The media tried to warn them. It’s a trap game, they said. Can’t let up on the gas now, they quipped. They reminded Buffalo that you have to prove yourself, again.
For the first 20 minutes of the game in So-Fi stadium, the echoes of the experts didn’t seem to sink in. Then, Buffalo woke up and got to work in the second quarter. It didn’t start pretty and it didn’t always look convincing, but Buffalo got back to grinding and finding a way to win. You wouldn’t call this Bills team battle-tested yet. Nor would you say that they’ve learned from the mistakes from earlier in the season. But they are getting more determined and desperate to forge ahead and play their best football when it matters most.
Here are four takeaways from an odd and too-close-for-comfort Saturday night win.
Takeaways From Buffalo’s Escape in LA
Miscues Muddle the Momentum
When Harty fumbled on a punt return, it killed the already stumbling offense. The Bills just couldn’t seem to get out of their own way in the first half. Then, in the second half, Josh Allen throws a badly underthrown ball and gets picked, resulting in three points for the Chargers. That was after the Bills defense got a crucial stop coming out of halftime. James Cook then fumbles at the absolute worst time when it looked like the Bills would take over and run the ball and clock out.
This game shouldn’t have been as close as it was. Period. The Bills needed to be the team playing with nothing to lose and yet the Chargers, without a head coach, starting quarterback, number one receiver, and top defensive player sure looked the part of the team with something to gain and something to prove. Buffalo was playing like they had a mulligan in their back pocket and not a fire under their backside. Great teams don’t play down to their competition.
Play Calling on Both Sides of the Ball was Problematic
The defense that had played so well and stood up so tall in recent weeks suddenly seemed full of holes in the secondary and unable to get to the quarterback. The running plays weren’t producing at the usual positive level. This was a theme of this game, but against a better opponent, this kind of ‘not good enough’ scheming would have cost the Bills the game. The bad blitzing decisions returned, leaving the secondary in no-win situations. The vanilla running plays left Allen and company in third and longs and they couldn’t convert.

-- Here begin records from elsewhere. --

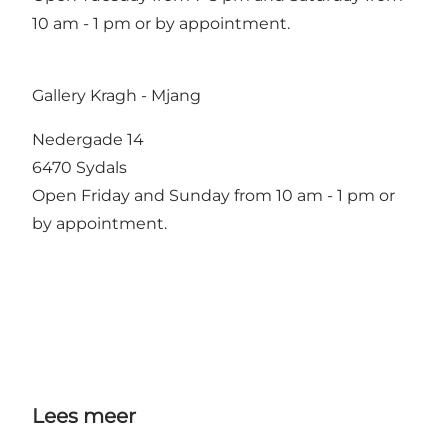
10 am - 1 pm or by appointment.
Gallery Kragh - Mjang
Nedergade 14
6470 Sydals
Open Friday and Sunday from 10 am - 1 pm or
by appointment.
Lees meer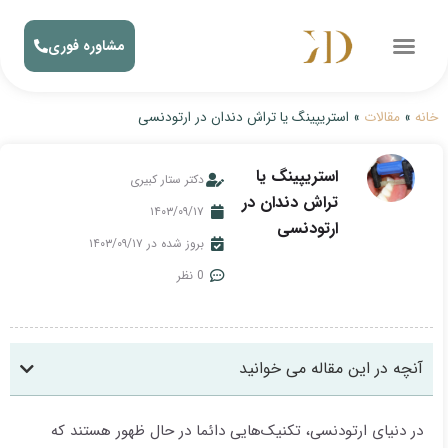
مشاوره فوری
خانه
»
مقالات
»
استریپینگ یا تراش دندان در ارتودنسی
استریپینگ یا
دکتر ستار کبیری
تراش دندان در
۱۴۰۳/۰۹/۱۷
ارتودنسی
بروز شده در ۱۴۰۳/۰۹/۱۷
0 نظر
آنچه در این مقاله می خوانید
در دنیای ارتودنسی، تکنیک‌هایی دائما در حال ظهور هستند که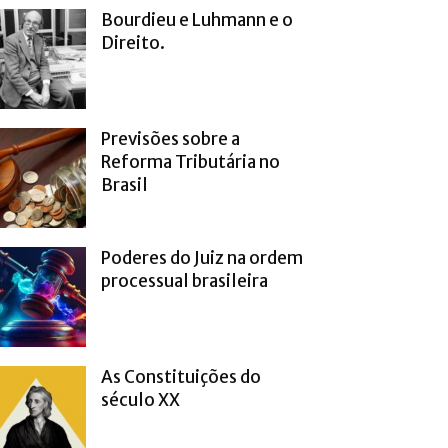
Bourdieu e Luhmann e o
Direito.
Previsões sobre a
Reforma Tributária no
Brasil
Poderes do Juiz na ordem
processual brasileira
As Constituições do
século XX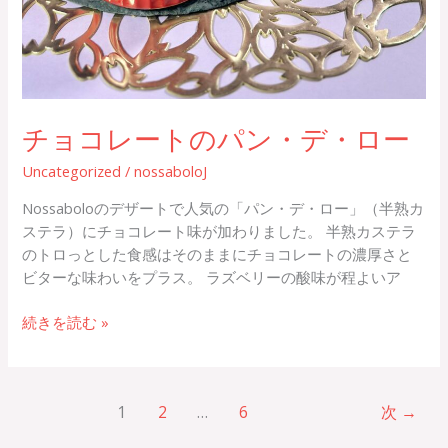
チョコレートのパン・デ・ロー
Uncategorized
/
nossaboloJ
Nossaboloのデザートで人気の「パン・デ・ロー」（半熟カ
ステラ）にチョコレート味が加わりました。 半熟カステラ
のトロっとした食感はそのままにチョコレートの濃厚さと
ビターな味わいをプラス。 ラズベリーの酸味が程よいア
続きを読む »
1
2
…
6
次
→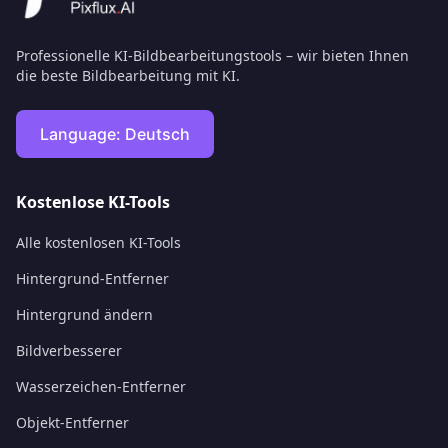
Professionelle KI-Bildbearbeitungstools – wir bieten Ihnen
die beste Bildbearbeitung mit KI.
Language:
Deutsch
Kostenlose KI-Tools
Alle kostenlosen KI-Tools
Hintergrund-Entferner
Hintergrund ändern
Bildverbesserer
Wasserzeichen-Entferner
Objekt-Entferner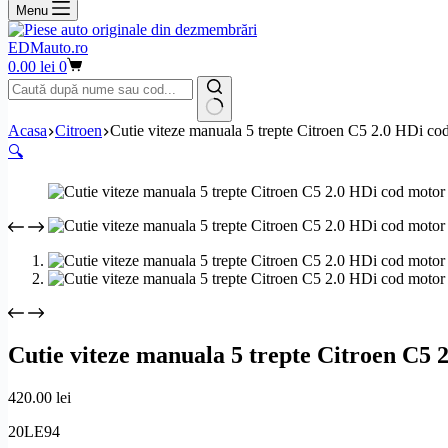
Menu
EDMauto.ro
Coș
0.00
lei
0
de
cumpărături
Niciun
Acasa
Citroen
Cutie viteze manuala 5 trepte Citroen C5 2.0 HDi 
rezultat
🔍
Cutie viteze manuala 5 trepte Citroen C
420.00
lei
20LE94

In a ‘show me’ game for Buffalo, what they showed was that the Bills may not quite be ready for the big stage. They have potential in droves and talent in spades, yet they are not firing on all cylinders, frustratingly stuck in third gear, unable to pull away from a team that they should have easily beat. Having to come from behind in the fourth quarter was not what a great team does.
Then, with a chance to run the clock down and kick a winning field goal, three straight running plays up the middle. Do they not trust the offense? Go score a walk-off touchdown or field goal. Instead, they leave time on the clock, and we’ve already seen how that can turn out this season.
Finding the Positives in the Less-than-Stellar Performance
Buffalo has a lot to be proud of. At times this season, they have shown great promise and lived up to the hype. Three straight beatdowns at the beginning of the season against the Commanders, Raiders, and Dolphins. They toughed out a win against KC and dominated Dallas. It makes it easier to at least put into perspective the garish moments that live on as buzzy phrases. 12 men. Choking against the Patriots of all teams. The Jaguar Jetlag game. Letting one get away against the Eagles.
Against the Chargers, the Bills had glimpses, flashes of potential, and the meeting of expectations. Gabe Davis had a huge game after being silent the last three. The defense, while having an inconsistent outing, continues to be dangerous while missing more key players than you can count on one hand. No one is going to deny that the Bills can be dangerous; the ability is there, the skill players and the correct coaching is there. It’s just not there enough of the time.
The Bills are starting to put some things together, but they certainly don’t have it all together. Not yet. The AFC is hoping that it will remain that way. In years past, the team that can get hot at the right time, that can come together when they need to and synergistically meld as a team, no matter their record or seeding, is the team that succeeds. Is it the Bills? It could be.
Return of the Bumbling Refs
Give the officiating crew some credit first. Over the last few weeks, the horrendously bad calls and non-calls had been minimal at best. Then, as if they needed to make up for it, we were back to keystone referees. Seeing the replays of holding calls against Buffalo was cringeworthy, as the Chargers were getting away with holding on virtually the same type of play, over and over. Calling a tripping penalty on a guy who was on the ground and the Chargers player ran into his leg? It’s laughable and infuriating.
It’s ridiculous that it needs to be repeated over and over again, and yet it does: the problem is in the inequity in which the penalties are called. If the calls are the same on both sides of the ball, then teams will live with it. The problem is, that this is not happening at all. At all. You can say it’s just fans complaining, but when it’s ALL the fans, from EVERY team, then something needs to change. You can start by firing Roger Goodell first and then get to work on fixing the problem.
Final Thoughts
The formula for the Bills wasn’t that hard. Win your last three games and you will make the playoffs. With a little help, you win the division. Play like they have played against the reigning champs and one of the best NFC teams and the odds look pretty good. Play like they played Saturday night, and you perhaps don’t make it, nor deserve to make it into the postseason. The path to the postseason is in the Bills hands now. We’ll see how they handle it.